Regional missense constraint and MPC
WARNING: This repository is under active development!
- Regional missense constraint (RMC): Regional variability in tolerance to missense variation within a gene
- Missense badness: Score that predicts deleteriousness of specific amino acid subsitution
- MPC (Missense badness, Polyphen-2, and Constraint): Score that predicts missense variant deleteriousness by incorporating information about the specific amino acid substitution and the region around the variant
This repository contains code to determine RMC regions in gnomAD (currently v2.1.1) and use these regions to calculate both missense badness and MPC. All methods in this repository are adapted from Samocha et al (2017).
Repository structure:
- regional_missense_constraint/rmc/pipeline: Contains pipeline scripts that call utility functions to generate results.

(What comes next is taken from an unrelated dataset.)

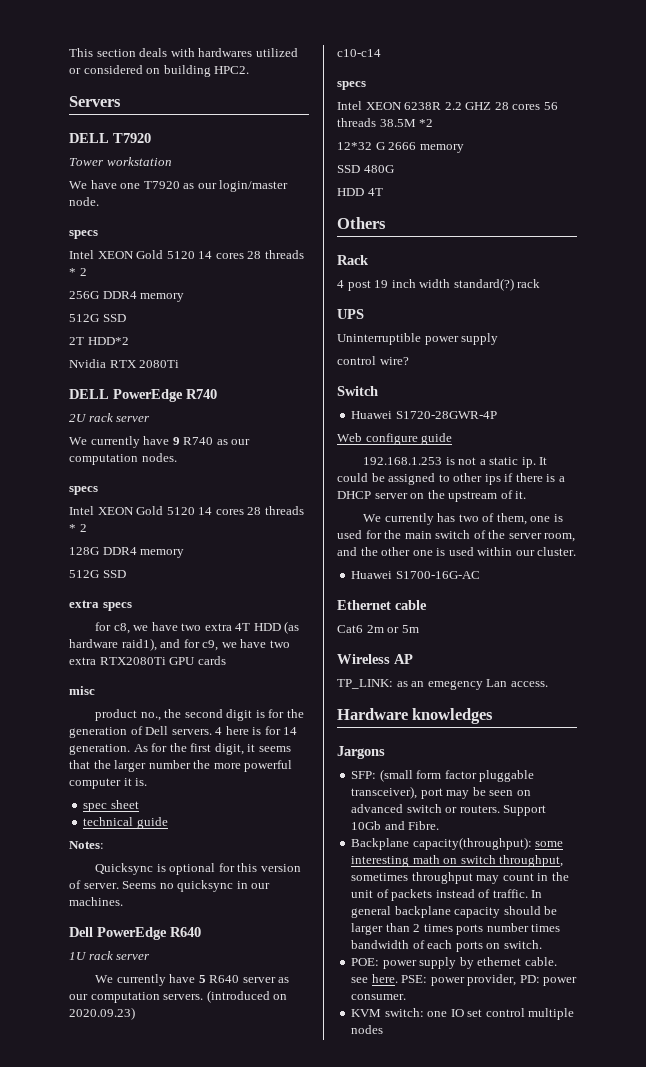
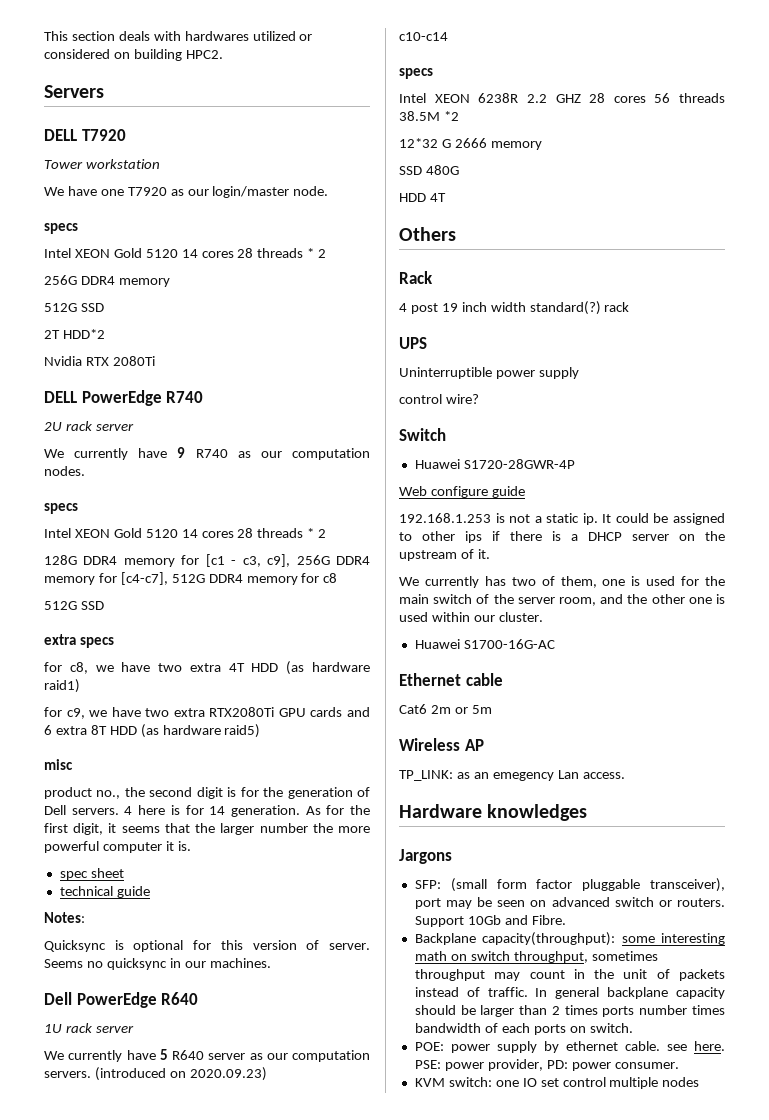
(185, 553) none -> [181,554,371,567] [44,572,338,585] for [c1 - c3, c9], 256G DDR4 memory for [c4-c7], 512G DDR4 memory for c8
[121,638,181,651] raid1), and -> [44,679,80,693] raid1) //
(226, 660) none -> [346,707,370,717] [44,724,261,738] and 6 extra 8T HDD (as hardware raid5)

- regional_missense_constraint/rmc/pipeline/two_breaks: Folder that contains scripts to search for two simultaneous breaks; see
regional_missense_constraint/rmc/pipeline/two_breaks/README.md
.
- regional_missense_constraint/rmc/utils: Contains utility functions that prepare input data or calculate results (RMC, missense badness, MPC).
Regional missense constraint
Flowchart
Inputs:
- Hail Table with all possible missense variants in the human exome (called VEP context)
- gnomAD v2.1.1 public sites Hail Table
Output:
- Hail Table annotated with RMC regions and filtered to curated transcripts; removed any transcripts following this criteria
Scripts:
- pipeline/regional_constraint.py: Pipeline code that prepares input Table, searches for first single/additional single breaks, and merges finalized results.
- pipeline/two_breaks: See
regional_missense_constraint/rmc/pipeline/two_breaks/README.md
for explanation of scripts in this folder.
- utils/generic.py: Utility functions that help prepare data for calculations.
- utils/constraint.py: Utility functions that calculate RMC results.
Missense badness
Scripts
- pipeline/calculate_missense_badness.py: Pipeline code that prepares input Table and calculates missense badness score.
- utils/missense_badness.py: Utility functions that prepare data for calculations and calculates missense badness.
MPC
Scripts
- pipeline/calculate_mpc.py: Pipeline code that prepares input Table, calculates MPC, and annotates given input Table with MPC score.
- utils/mpc.py: Utility functions that prepare data for calculations, creates MPC model regressions, and calculates MPC.